World Bank: Croatian Growth to Accelerate to 3% in 2024

Lauren Simmonds

croatian growth

April the 14th, 2024 – Good news about Croatian growth from the World Bank as they estimate the rate to accelerate to three percent this year.

As Ana Blaskovic/Poslovni Dnevnik writes, the World Bank expects that Croatian growth in terms of the economy will accelerate to three percent in 2024. According to them, this will primarily be a result of the spillover of positive developments from 2023, strengthening external demand and a more expansive fiscal policy. The Croatian economy does continue to show resilience, and with GDP growth of 2.8 percent in 2023, it remained far above the European Union (EU) average.

This is mainly a consequence of the fast-growing tourism sector and a strong inflow of funds from the EU, a stimulating fiscal policy, a strong labour market and a large inflow of workers’ remittances from abroad. All of this rapidly stimulated stable growth in terms of personal consumption, according to the World Bank’s report on emerging and developing countries across Europe and Central Asia.
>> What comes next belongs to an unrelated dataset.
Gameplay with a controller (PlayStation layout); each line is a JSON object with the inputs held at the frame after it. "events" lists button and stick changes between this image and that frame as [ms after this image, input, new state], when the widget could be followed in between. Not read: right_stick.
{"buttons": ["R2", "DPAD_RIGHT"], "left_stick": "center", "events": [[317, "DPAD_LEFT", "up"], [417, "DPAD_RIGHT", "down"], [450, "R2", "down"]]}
Croatian growth: real income

“In addition to all of the above, Croatian growth will be stimulated by a relatively high share of companies reporting labour shortages and large wage increases. That will further contribute to real income growth. Inflation will continue to decline and gradually approach the ECB’s target level of almost 2 percent by early 2025, but risks do and will continue to remain due to the pressures placed on wage growth,” the World Bank pointed out.

They predict that economic activity in emerging and developing markets across the Europe and Central Asia region will probably slow down this year. This is because the overall weak global economy, a tighter monetary policy, the slowdown of the Chinese economy and lower commodity prices will reduce the prospects for its growth.

“Growth in the region is likely to slow to 2.8 percent this year after a substantial increase to 3.3 percent in 2023 as the economies of Russia and war-torn Ukraine begin to grow again. It’s also owing to a considerably stronger recovery across Central Asia,” the World Bank said.

inflation slowdown

Across emerging and developing markets in the Europe and Central Asia region, inflation decreased more quickly than expected. This was primarily owing to a sharp drop in energy and food prices. Median annual inflation in the region had decreased from 15 percent back in early 2023 to 4.2 percent by February 2024. Regardless, the 2022 cost-of-living crisis continues to affect households regardless of the fact that real income increased last year, they noted.

When it comes to individual countries, the World Bank expects Ukraine’s recovery to slow to 3.2 percent this year, from 4.8 percent in 2023, as a reflection of a weaker harvest and continued labour shortage. They also noted that Ukraine’s economic prospects currently largely depend on donor support and the duration of the war.

According to recent estimates by the World Bank and partner institutions, the cost of reconstruction and recovery of Ukraine has increased to 486 billion USD, which is more than twice the size of its pre-war economy in 2021, it was pointed out.